**WHAT THE TASK REQUIRES**:
Please return, word for word, the passage of the Lucene index thread starting at "On Fri, Oct" and ending at "take a while.".

**SELECTED TEXT**:
____________
Just to elaborate- The RAMDirectory storage is in Java GC. This makes
Java GC work very very hard. A memory-mapped file is a write-through
cache for file contents. The memory in the cache is outside of Java
garbage collection. A memory-mapped index will take a little less time
to create at these volumes. Loading a pre-built memory-mapped index will
be under 5 seconds.
On 10/29/2013 03:43 PM, Mark G wrote:
thanks, that was my next option with lucene. Build the indexes from the gaz
files and keep them up to date in one place, and make sure something like
puppet will distribute them to each node in a cluster on some interval,
then each task (map reduce or whatever) can use that file resource. I'll
let everyone know how it goes
MG
On Tue, Oct 29, 2013 at 6:06 PM, Lance Norskog <[email protected]> wrote:
This is what memory-mapped file indexes are for! RAMDirectory is for very
small projects.
On 10/29/2013 04:00 AM, Mark G wrote:
FYI, I implemented an in mem lucene index of the NGA Geonames. It was
almost 7 GB ram and took about 40 minutes to load.
Still looking at other DBs/Indexes. So one would need at least 10G ram to
hold the USGS and NGA gazateers.
On Fri, Oct 25, 2013 at 6:21 AM, Mark G <[email protected]> wrote:
I wrote a quick lucene RAMDirectory in memory index, it looks like a
valid
option to hold the gazateers and it provides good text search of course.
The idea is that at runtime the geoentitylinker would pull three files
off
disk, the NGAGeonames file, the USGS FIle, and the CountryContext
indicator
file and lucene index them in memory,. initially this will take a while.
So, deployment wise, you would have to use your tool of choice (ie
Puppet)
to distribute the files to each node, or mount a share to each node. My
concern with this approach is that each MR Task runs in it's own JVM, so
each task on each node will consume this much memory unless you do
something interesting with memory mapping. The EntityLinkerProperties
file
will support the config of the file locations and whether to use DB or in
mem Lucene...
____________
A block of data:
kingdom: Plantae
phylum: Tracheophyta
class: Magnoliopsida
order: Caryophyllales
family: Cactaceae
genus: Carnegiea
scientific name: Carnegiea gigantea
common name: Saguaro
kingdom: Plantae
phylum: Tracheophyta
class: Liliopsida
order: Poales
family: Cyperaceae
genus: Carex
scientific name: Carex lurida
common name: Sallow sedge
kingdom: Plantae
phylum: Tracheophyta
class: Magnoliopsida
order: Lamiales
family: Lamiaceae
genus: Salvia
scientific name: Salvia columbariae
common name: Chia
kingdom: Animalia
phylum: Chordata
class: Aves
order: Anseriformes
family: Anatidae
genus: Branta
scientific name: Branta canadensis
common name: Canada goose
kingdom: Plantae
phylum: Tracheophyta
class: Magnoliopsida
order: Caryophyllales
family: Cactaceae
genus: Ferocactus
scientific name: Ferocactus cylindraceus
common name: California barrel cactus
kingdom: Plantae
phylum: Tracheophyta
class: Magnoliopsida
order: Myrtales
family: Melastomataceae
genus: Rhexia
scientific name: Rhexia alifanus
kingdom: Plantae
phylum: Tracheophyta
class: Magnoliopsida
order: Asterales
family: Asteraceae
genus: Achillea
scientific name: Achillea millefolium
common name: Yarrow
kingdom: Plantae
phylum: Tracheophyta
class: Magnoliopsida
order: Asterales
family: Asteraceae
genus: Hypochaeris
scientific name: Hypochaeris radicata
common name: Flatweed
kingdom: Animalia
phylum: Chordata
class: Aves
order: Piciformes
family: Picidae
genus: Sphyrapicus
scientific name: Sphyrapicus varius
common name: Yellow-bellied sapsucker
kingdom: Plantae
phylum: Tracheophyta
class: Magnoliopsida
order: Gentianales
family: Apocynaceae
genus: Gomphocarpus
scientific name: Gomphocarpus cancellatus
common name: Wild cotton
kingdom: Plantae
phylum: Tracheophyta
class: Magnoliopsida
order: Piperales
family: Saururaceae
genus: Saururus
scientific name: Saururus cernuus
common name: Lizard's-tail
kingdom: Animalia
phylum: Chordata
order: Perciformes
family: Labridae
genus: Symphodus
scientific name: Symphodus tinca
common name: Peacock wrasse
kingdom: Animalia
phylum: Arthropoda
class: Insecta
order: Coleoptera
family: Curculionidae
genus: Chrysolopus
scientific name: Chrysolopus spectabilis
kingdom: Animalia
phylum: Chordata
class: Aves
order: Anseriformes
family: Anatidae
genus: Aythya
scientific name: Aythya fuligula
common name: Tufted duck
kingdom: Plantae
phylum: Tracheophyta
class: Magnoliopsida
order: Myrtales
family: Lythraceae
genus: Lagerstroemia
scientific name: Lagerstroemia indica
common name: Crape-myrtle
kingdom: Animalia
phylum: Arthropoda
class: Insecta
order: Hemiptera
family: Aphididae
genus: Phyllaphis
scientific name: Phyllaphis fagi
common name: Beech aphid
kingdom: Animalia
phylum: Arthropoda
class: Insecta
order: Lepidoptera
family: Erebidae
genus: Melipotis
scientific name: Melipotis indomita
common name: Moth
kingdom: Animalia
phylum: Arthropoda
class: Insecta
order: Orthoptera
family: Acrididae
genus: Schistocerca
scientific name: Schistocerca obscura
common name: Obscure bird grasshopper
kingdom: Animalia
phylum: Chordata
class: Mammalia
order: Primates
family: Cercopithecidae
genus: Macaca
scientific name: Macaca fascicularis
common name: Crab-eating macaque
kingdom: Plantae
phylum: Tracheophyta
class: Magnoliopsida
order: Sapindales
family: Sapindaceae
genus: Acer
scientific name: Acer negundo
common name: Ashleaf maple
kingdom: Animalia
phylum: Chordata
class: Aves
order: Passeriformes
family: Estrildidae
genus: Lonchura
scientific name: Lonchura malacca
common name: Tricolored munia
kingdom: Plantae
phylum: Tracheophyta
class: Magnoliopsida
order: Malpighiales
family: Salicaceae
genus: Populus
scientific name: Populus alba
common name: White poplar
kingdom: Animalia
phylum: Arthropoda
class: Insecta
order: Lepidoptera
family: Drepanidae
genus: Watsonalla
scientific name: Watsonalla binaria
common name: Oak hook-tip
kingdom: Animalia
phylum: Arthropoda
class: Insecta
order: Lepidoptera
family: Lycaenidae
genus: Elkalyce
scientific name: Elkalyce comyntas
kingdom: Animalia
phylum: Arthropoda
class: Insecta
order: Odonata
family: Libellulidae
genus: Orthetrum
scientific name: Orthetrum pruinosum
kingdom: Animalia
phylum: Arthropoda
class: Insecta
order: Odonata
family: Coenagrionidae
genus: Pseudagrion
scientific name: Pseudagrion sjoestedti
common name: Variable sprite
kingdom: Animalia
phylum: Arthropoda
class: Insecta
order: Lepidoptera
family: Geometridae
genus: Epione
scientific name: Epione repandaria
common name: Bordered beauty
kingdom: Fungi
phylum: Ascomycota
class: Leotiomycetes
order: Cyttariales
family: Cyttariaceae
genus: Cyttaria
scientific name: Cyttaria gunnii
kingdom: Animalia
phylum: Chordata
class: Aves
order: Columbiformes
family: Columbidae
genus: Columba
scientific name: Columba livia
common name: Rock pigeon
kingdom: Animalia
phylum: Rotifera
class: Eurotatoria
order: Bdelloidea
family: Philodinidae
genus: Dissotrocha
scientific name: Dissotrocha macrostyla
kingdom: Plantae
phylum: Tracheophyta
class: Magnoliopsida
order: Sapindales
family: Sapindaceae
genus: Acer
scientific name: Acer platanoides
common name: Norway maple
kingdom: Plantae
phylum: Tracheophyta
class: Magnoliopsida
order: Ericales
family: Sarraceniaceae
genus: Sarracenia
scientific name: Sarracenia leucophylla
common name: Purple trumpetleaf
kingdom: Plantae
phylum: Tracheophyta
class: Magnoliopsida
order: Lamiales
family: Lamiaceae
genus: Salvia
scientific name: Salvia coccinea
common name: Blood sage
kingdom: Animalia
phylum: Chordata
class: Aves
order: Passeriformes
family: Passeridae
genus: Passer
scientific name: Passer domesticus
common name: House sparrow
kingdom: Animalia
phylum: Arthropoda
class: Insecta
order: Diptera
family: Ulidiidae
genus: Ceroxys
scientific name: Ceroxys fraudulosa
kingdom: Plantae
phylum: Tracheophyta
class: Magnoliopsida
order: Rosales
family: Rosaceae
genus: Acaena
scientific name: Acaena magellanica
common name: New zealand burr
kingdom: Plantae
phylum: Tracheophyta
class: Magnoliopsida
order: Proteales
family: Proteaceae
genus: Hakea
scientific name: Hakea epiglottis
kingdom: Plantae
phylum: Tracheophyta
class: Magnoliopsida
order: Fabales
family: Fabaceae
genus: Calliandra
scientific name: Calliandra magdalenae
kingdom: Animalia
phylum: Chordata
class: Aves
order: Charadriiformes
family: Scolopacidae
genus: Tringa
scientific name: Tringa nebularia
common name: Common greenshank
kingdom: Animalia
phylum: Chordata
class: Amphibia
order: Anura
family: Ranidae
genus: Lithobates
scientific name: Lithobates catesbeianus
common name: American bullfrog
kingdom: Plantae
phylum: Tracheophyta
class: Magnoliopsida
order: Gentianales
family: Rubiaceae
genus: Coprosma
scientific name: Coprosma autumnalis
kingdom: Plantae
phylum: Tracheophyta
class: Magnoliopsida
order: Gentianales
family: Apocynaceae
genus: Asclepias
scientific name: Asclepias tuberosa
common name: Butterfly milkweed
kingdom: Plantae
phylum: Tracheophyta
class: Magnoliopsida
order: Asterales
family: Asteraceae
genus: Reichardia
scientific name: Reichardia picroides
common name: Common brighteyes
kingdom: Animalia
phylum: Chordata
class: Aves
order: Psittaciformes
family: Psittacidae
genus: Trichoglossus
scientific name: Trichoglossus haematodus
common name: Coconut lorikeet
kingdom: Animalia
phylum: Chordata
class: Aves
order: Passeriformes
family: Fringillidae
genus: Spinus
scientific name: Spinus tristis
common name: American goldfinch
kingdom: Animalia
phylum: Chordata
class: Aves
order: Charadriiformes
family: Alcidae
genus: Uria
____________
**SOLUTION FOR THIS PROBLEM**:
On Fri, Oct 25, 2013 at 6:21 AM, Mark G <[email protected]> wrote:
I wrote a quick lucene RAMDirectory in memory index, it looks like a
valid
option to hold the gazateers and it provides good text search of course.
The idea is that at runtime the geoentitylinker would pull three files
off
disk, the NGAGeonames file, the USGS FIle, and the CountryContext
indicator
file and lucene index them in memory,. initially this will take a while.